SE BOLSONARO adottasse una politica estera piegata ai desideri di Trump, l’Argentina accentuerebbe il suo rapporto con l’Unione europea, in una logica di accordi bilaterali che porterebbe, inevitabilmente, alla completa dissoluzione del Mercosur. L’ultraliberista nuovo ministro brasiliano dell’economia Paulo Guedes aveva dichiarato alcuni giorni fa: «Il Mercosul non sarà una priorità per il Brasile perché esso è restrittivo e il paese è stato prigioniero di alleanze ideologiche che hanno rovinato l’economia». Il processo che ha portato i governi di centro destra a riappropriarsi dei paesi latino-americani, produce, dunque, nuove alleanze in campo internazionale e nuovi schieramenti in campo economico.
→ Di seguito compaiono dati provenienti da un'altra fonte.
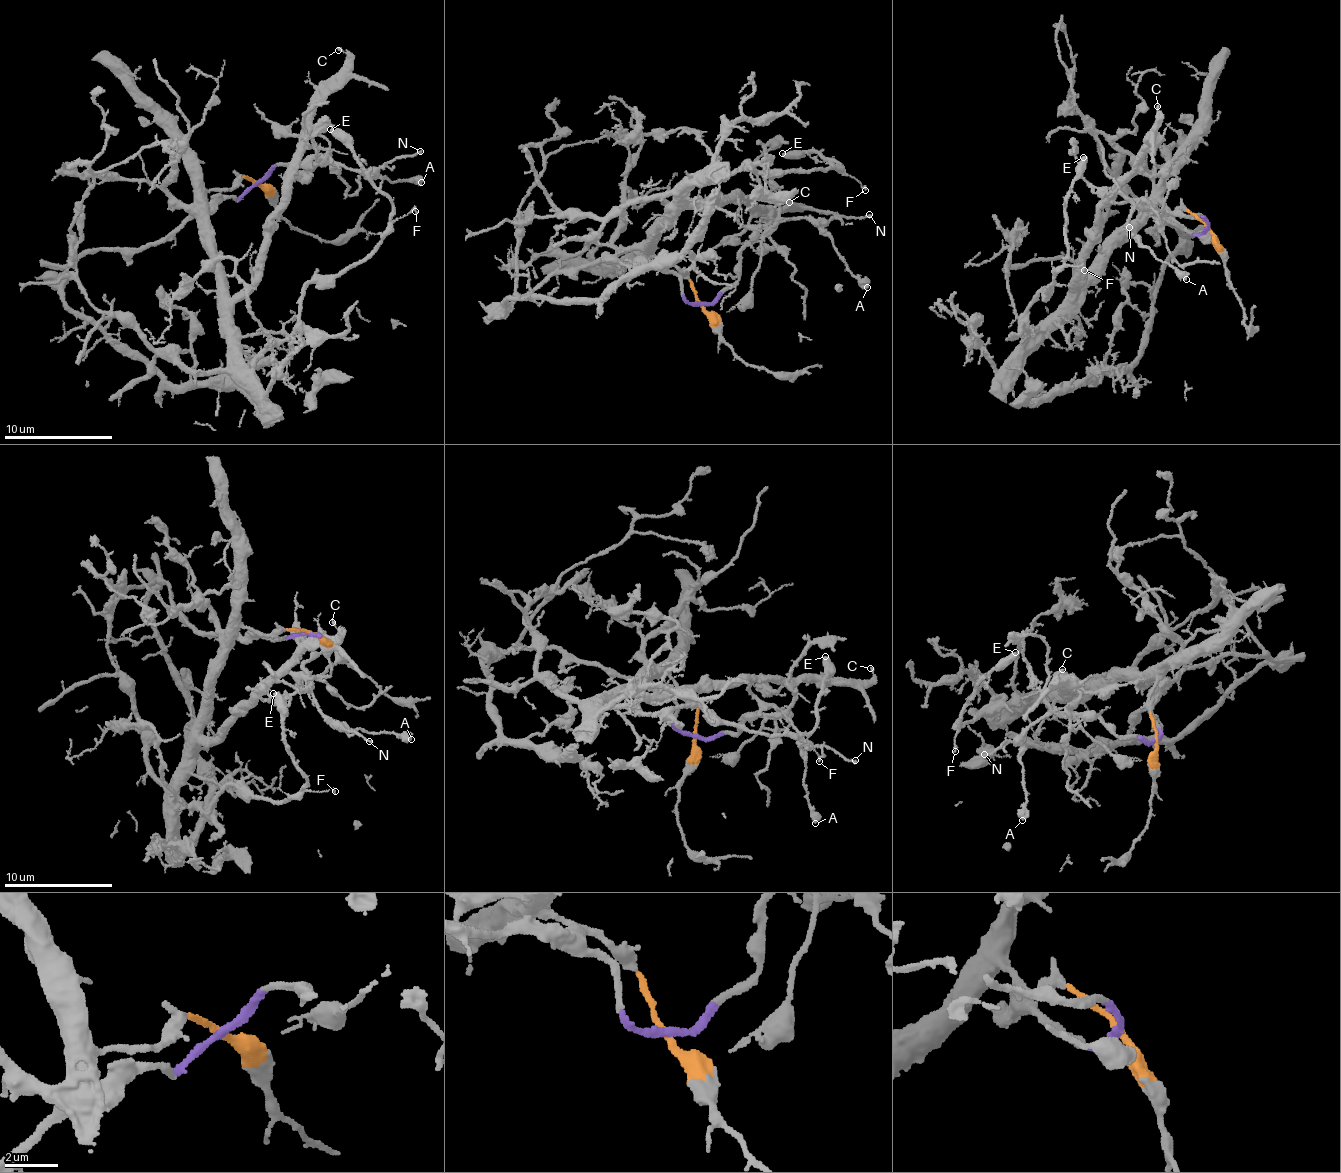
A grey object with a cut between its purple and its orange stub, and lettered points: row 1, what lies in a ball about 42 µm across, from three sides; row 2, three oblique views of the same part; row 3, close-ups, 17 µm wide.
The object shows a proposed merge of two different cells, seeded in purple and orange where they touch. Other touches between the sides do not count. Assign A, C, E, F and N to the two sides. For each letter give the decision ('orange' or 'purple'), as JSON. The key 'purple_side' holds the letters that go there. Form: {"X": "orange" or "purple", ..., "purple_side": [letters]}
{"A": "purple", "C": "orange", "E": "orange", "F": "orange", "N": "purple", "purple_side": ["A", "N"]}

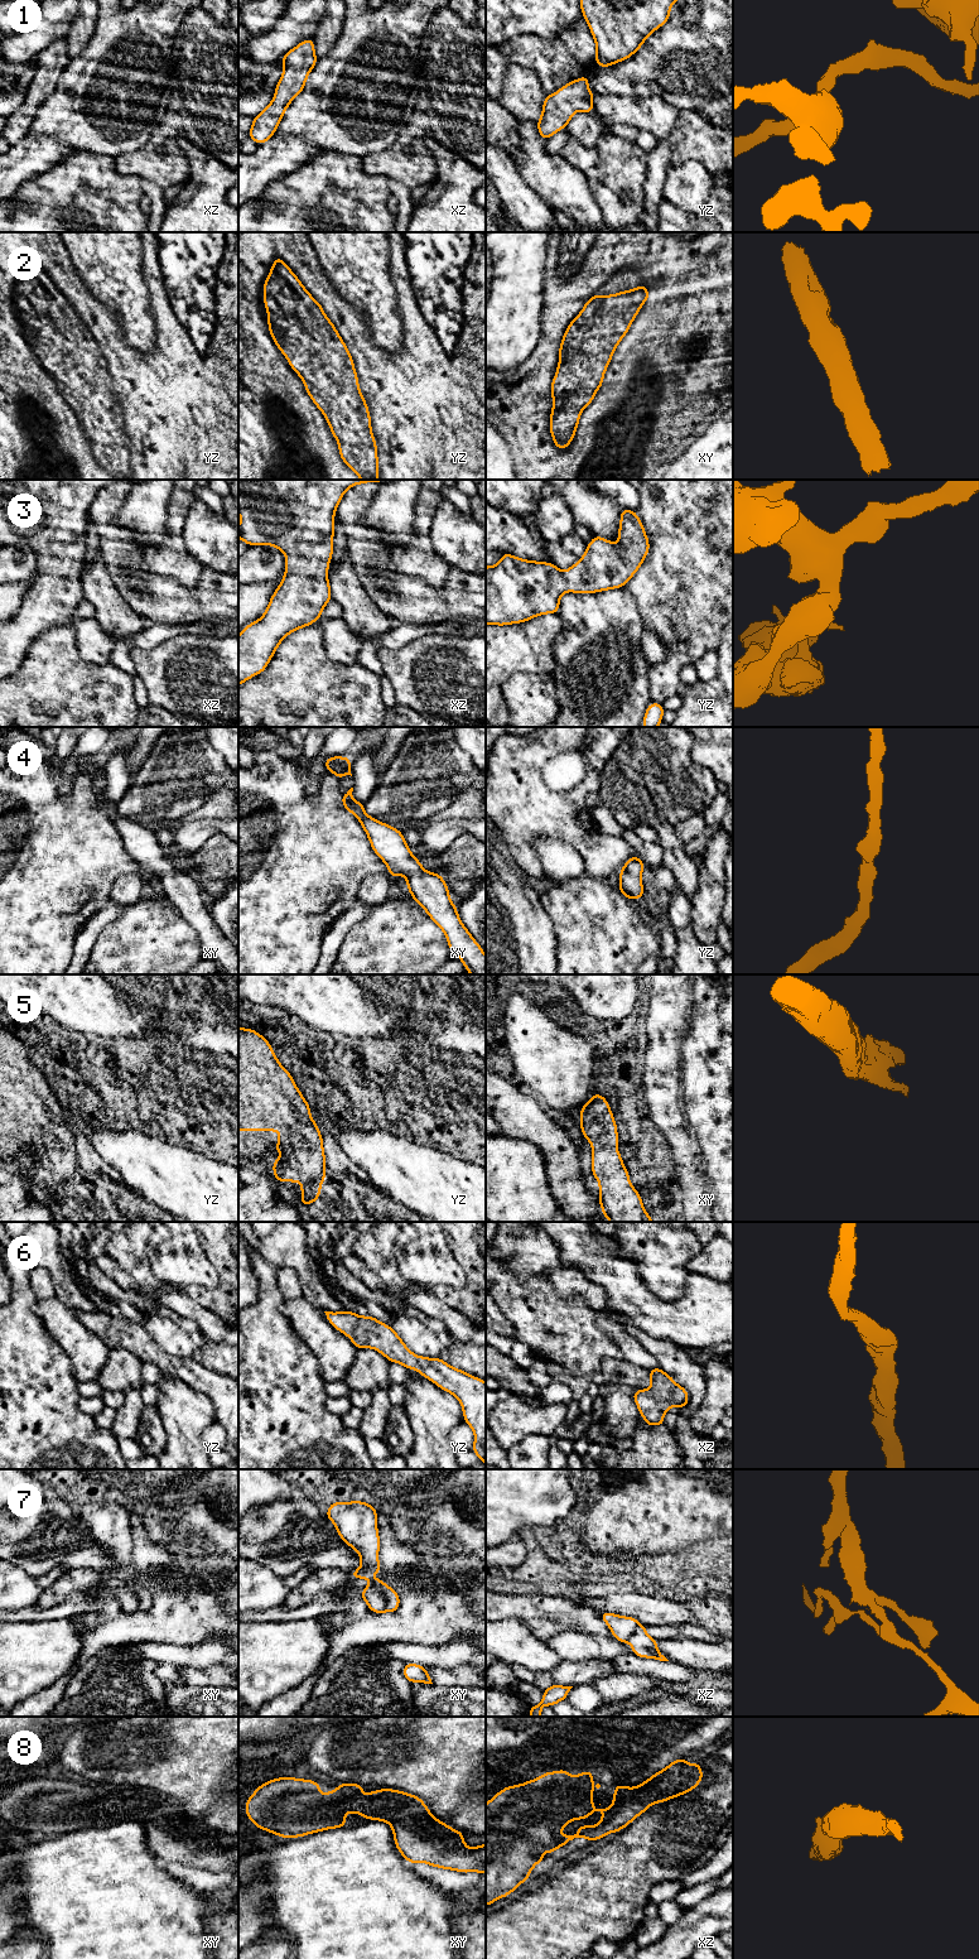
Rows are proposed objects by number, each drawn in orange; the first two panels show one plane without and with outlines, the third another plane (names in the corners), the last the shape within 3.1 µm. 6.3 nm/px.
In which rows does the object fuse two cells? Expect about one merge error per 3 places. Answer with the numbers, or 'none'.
7

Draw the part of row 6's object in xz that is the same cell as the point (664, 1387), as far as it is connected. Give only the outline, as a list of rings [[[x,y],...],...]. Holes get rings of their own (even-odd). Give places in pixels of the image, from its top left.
[[[660,1367],[648,1370],[648,1373],[651,1388],[636,1390],[632,1397],[646,1425],[665,1425],[664,1414],[674,1405],[680,1409],[686,1407],[689,1394]]]

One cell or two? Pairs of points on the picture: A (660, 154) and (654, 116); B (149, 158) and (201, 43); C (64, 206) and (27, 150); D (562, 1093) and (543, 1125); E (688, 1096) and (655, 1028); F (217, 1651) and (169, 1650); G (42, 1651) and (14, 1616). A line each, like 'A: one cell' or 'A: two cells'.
A: two cells
B: one cell
C: two cells
D: two cells
E: one cell
F: one cell
G: two cells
La politica degli Stati Uniti è stata sempre quella di preferire accordi bilaterali, negoziando direttamente con un unico paese, piuttosto che con un blocco di paesi, per trarne il maggiore vantaggio economico.

IN QUESTO SENSO l’obiettivo degli Usa è stato sempre quello di indebolire i blocchi. L’asse Bolsonaro-Trump non può che accelerare la crisi del blocco latino-americano. La crisi economica e l’inflazione elevata che si riscontrano in Argentina non favoriscono il Brasile e le sue esportazioni verso il paese di Macri. Il Fondo monetario internazionale (Fmi) ha concesso a Buenos Aires, a partire dal 2018, un prestito di 50 miliardi di dollari in 3 anni per far fronte alle gravissime difficoltà economiche. Il Brasile, che è il principale partner commerciale dell’Argentina, ha tutto l’interesse perché il paese non crolli e l’economia possa recuperare, ma gli obiettivi stabiliti dal Fmi appaiono proibitivi per il paese argentino.

EMIR SADER, sociologo e politologo brasiliano, così inquadra la situazione:«Macri ha fallito come tutti i governi neoliberisti, perché questo modello non ha la capacità di generare sostegno sociale in quanto si promuovono gli interessi del capitale speculativo, che non genera espansione economica, ma vive sull’indebitamento di governi, imprese, individui, riproducendo i meccanismi della recessione economica». Quest’anno si vota per le presidenziali in Argentina e Macri, pur avendo un indice di popolarità molto basso, è candidato alla rielezione. I temi agitati da Bolsonaro in Brasile non lasceranno indifferente il presidente argentino.